YOUR OBJECTIVE:
Transcribe the lines below exactly. No image belongs in the transcription.

Records contained in a dataset:
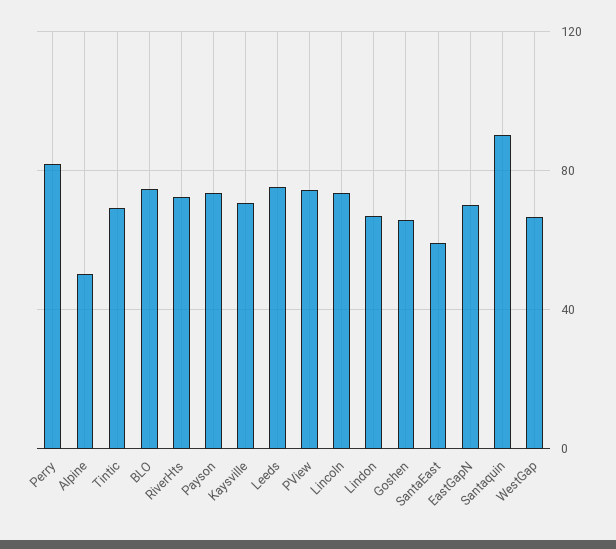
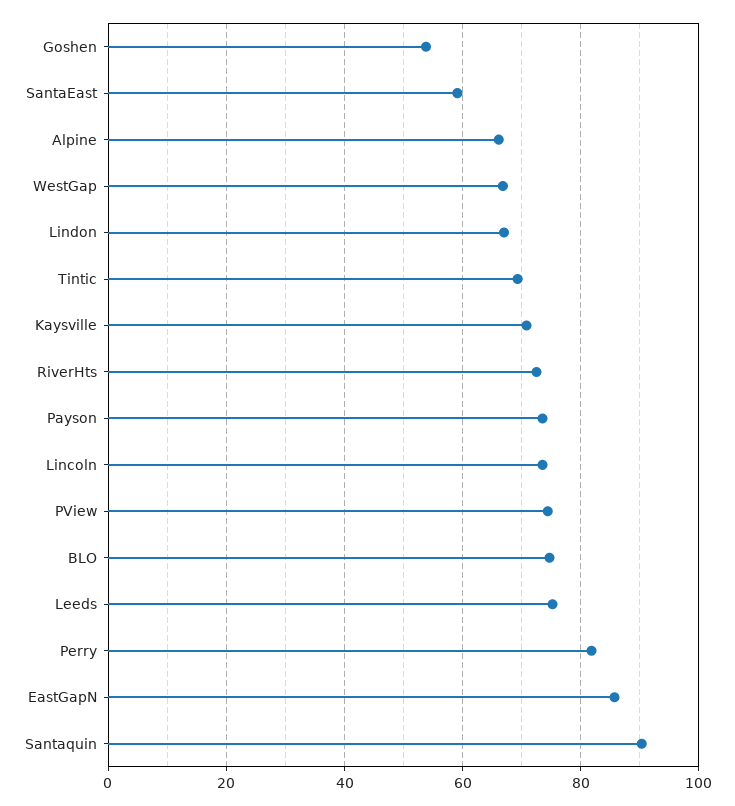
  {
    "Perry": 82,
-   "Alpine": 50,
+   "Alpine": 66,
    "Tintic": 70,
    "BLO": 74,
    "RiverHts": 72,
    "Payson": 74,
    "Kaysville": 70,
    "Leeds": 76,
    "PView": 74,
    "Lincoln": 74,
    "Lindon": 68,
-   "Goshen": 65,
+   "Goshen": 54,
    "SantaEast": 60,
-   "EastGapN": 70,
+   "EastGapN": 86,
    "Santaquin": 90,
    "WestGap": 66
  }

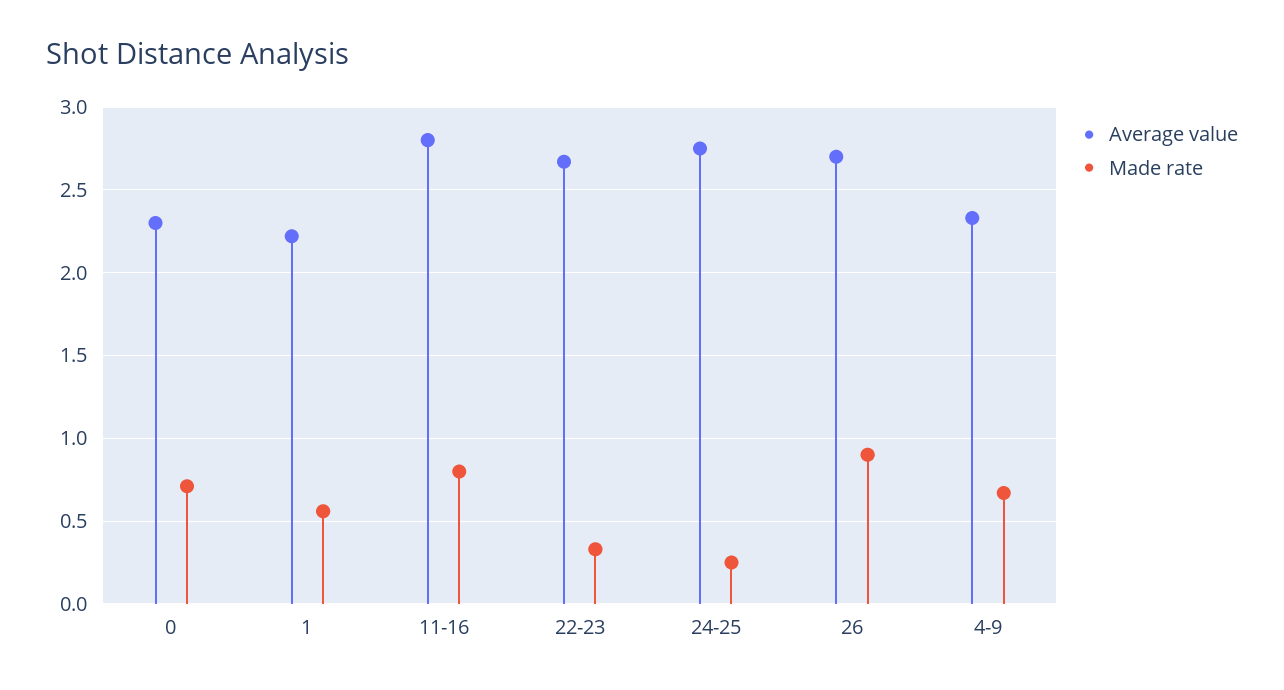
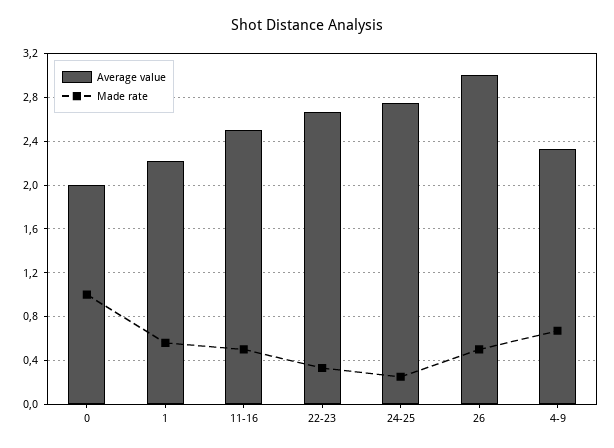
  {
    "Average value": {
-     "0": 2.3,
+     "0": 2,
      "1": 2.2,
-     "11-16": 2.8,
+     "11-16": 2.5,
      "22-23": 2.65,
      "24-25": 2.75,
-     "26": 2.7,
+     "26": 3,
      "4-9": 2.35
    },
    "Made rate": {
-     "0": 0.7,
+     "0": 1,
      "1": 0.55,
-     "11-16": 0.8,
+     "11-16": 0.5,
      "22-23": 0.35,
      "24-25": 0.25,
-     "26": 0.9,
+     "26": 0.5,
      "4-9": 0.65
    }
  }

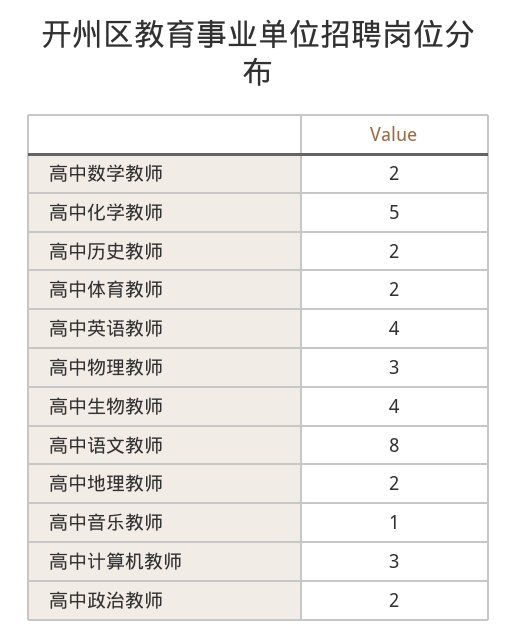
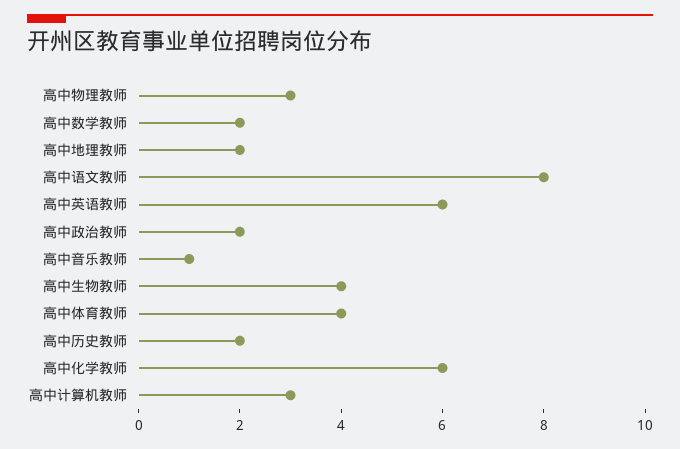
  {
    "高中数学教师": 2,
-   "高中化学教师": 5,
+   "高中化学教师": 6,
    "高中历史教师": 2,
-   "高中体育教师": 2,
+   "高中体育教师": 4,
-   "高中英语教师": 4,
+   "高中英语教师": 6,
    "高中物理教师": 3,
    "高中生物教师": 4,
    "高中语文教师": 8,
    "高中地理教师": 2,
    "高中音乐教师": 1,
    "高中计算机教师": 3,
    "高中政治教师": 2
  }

EXPECTED ANSWER:
  {
    "Perry": 82,
-   "Alpine": 50,
+   "Alpine": 66,
    "Tintic": 70,
    "BLO": 74,
    "RiverHts": 72,
    "Payson": 74,
    "Kaysville": 70,
    "Leeds": 76,
    "PView": 74,
    "Lincoln": 74,
    "Lindon": 68,
-   "Goshen": 65,
+   "Goshen": 54,
    "SantaEast": 60,
-   "EastGapN": 70,
+   "EastGapN": 86,
    "Santaquin": 90,
    "WestGap": 66
  }

  {
    "Average value": {
-     "0": 2.3,
+     "0": 2,
      "1": 2.2,
-     "11-16": 2.8,
+     "11-16": 2.5,
      "22-23": 2.65,
      "24-25": 2.75,
-     "26": 2.7,
+     "26": 3,
      "4-9": 2.35
    },
    "Made rate": {
-     "0": 0.7,
+     "0": 1,
      "1": 0.55,
-     "11-16": 0.8,
+     "11-16": 0.5,
      "22-23": 0.35,
      "24-25": 0.25,
-     "26": 0.9,
+     "26": 0.5,
      "4-9": 0.65
    }
  }

  {
    "高中数学教师": 2,
-   "高中化学教师": 5,
+   "高中化学教师": 6,
    "高中历史教师": 2,
-   "高中体育教师": 2,
+   "高中体育教师": 4,
-   "高中英语教师": 4,
+   "高中英语教师": 6,
    "高中物理教师": 3,
    "高中生物教师": 4,
    "高中语文教师": 8,
    "高中地理教师": 2,
    "高中音乐教师": 1,
    "高中计算机教师": 3,
    "高中政治教师": 2
  }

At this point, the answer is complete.